No Diário Interior publicado hoje registei alguns dos acontecimentos surpreendentes dos quinze dias anteriores. No entanto, apesar da exaustiva lista apresentada, acabaram por me escapar dois dos acontecimentos mais invulgares dos últimos anos, ocorridos precisamente nesse espaço de tempo: a eleição de Schwarzenegger para governador da Califórnia e a vitória do Benfica numa competição europeia. Aos leitores mais preocupados com a proximidade do Fim do Mundo, as minhas sinceras desculpas.

17 de Outubro

Compro a revista Os Meus Livros. Vários escritores falam do seu primeiro livro publicado. Lídia Jorge diz que “[a sua] verdadeira ambição é escrever livros que entrem na categoria de livros que valem a pena ser lidos”. Nós também esperamos que algum dia escreva qualquer coisa que valha a pena ser lida. Ou que valha a pena ser Lídia, se quisermos usar um jogo de palavras caro à autora.

18 de Outubro

Gera-se um enorme reboliço à volta das escutas telefónicas e do segredo de justiça. Sobre as escutas telefónicas tenho a dizer que me parece falta de educação ouvir as conversas seja de quem for e falta de gosto ouvir as conversar entre Ferro Rodrigues e António Costa. Sobre o segredo de justiça, parece-me que Ferro tem razão. Isto de andar com segredinhos é coisa de raparigas adolescentes.

19 de Outubro

António Barreto escreve no Público que votar contra esta Constituição Europeia não é negar a Europa, é apenas rejeitar uma Europa centralizada e cristalizada à volta da França e da Alemanha. Dizerem-nos que este é o único caminho, que ou o aceitamos ou ficamos de fora, chama-se chantagem ou presunção de imbecilidade. Dispenso ambas.

20 de Outubro

Numa universidade, os alunos fecham os edifícios a cadeado, como dias antes dirigentes de uma outra bloquearam uma ponte e impediram a passagem do trânsito. Em nenhum dos casos a polícia interveio, como faria (e costuma fazer) caso a ilegalidade fosse cometida por agricultores ou gente de uma qualquer freguesia do País. Os meninos das universidades não podem e não devem ter tratamento de excepção. Cumprem como todos ou comem como os outros.

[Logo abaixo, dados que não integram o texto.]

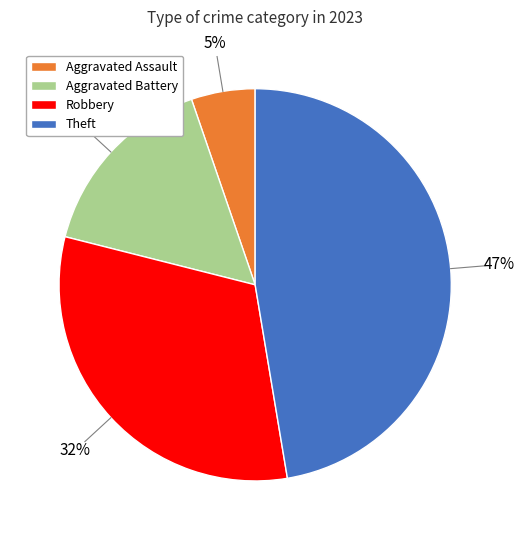

Count the number of slices in the pie.

4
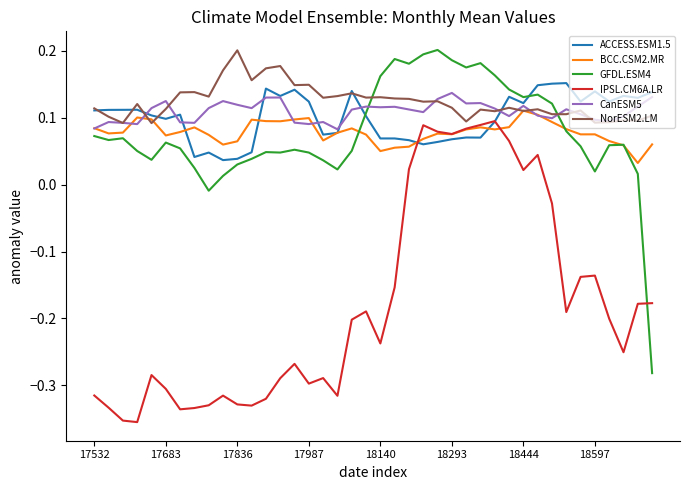

How many lines are shown in the chart?

6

Aos alunos: Miguel Esteves Cardoso publicou um artigo no Independente, estudava eu Sociologia na UBI, em que nos convidava a protestar na rua, de livros na mão. Façam isso. Peguem nos livros e leiam-nos em voz alta nas manifestações. Discutam a teoria hegeliana do Estado. Dissertem sobre as implicações políticas da pintura de Goya. Não desperdicem a vossa inteligência e energia em métodos de guerrilha de montanha.

21 de Outubro

Entro numa loja a horas decentes. Não sou atendido. Antes recebo olhares reprovadores por entrar numa casa que não me pertence. E percebo rancores entre os empregados, a tentar descortinar qual deles tinha deixado a porta entreaberta. “Como é que alguém se esquece de fechar a porta?”, pareciam questionar-se. A partir desse momento, seria perfeitamente possível alguém entrar e – horror! – querer comprar alguma coisa, violando uma qualquer alínea do seu contrato de trabalho. Solidário, pedi desculpa pelo incómodo e saí. Os sindicatos, como sempre, estavam ausentes, afastados dos problemas reais dos trabalhadores portugueses.